##### Dados

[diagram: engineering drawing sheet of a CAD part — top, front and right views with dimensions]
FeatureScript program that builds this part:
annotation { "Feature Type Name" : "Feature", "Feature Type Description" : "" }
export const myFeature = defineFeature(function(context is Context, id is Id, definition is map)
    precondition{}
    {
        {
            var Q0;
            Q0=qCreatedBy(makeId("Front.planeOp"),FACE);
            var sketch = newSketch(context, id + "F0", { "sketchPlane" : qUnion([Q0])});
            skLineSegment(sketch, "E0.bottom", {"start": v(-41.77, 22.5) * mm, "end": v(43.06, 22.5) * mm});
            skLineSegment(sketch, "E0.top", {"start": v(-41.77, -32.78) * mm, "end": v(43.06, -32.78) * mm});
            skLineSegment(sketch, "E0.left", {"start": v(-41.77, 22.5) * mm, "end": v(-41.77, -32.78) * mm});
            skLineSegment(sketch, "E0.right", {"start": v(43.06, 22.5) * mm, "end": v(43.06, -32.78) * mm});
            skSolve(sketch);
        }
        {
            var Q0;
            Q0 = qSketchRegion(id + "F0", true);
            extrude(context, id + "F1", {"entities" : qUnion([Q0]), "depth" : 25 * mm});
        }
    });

##########

O que se pede: Reescreva as linhas de todos os registros acima trocando "25 * mm" por "40 * mm" e mantendo o restante inalterado.

Resposta da tarefa:
[diagram: engineering drawing sheet of a CAD part — top, front and right views with dimensions]
FeatureScript program that builds this part:
annotation { "Feature Type Name" : "Feature", "Feature Type Description" : "" }
export const myFeature = defineFeature(function(context is Context, id is Id, definition is map)
    precondition{}
    {
        {
            var Q0;
            Q0=qCreatedBy(makeId("Front.planeOp"),FACE);
            var sketch = newSketch(context, id + "F0", { "sketchPlane" : qUnion([Q0])});
            skLineSegment(sketch, "E0.bottom", {"start": v(-41.77, 22.5) * mm, "end": v(43.06, 22.5) * mm});
            skLineSegment(sketch, "E0.top", {"start": v(-41.77, -32.78) * mm, "end": v(43.06, -32.78) * mm});
            skLineSegment(sketch, "E0.left", {"start": v(-41.77, 22.5) * mm, "end": v(-41.77, -32.78) * mm});
            skLineSegment(sketch, "E0.right", {"start": v(43.06, 22.5) * mm, "end": v(43.06, -32.78) * mm});
            skSolve(sketch);
        }
        {
            var Q0;
            Q0 = qSketchRegion(id + "F0", true);
            extrude(context, id + "F1", {"entities" : qUnion([Q0]), "depth" : 40 * mm});
        }
    });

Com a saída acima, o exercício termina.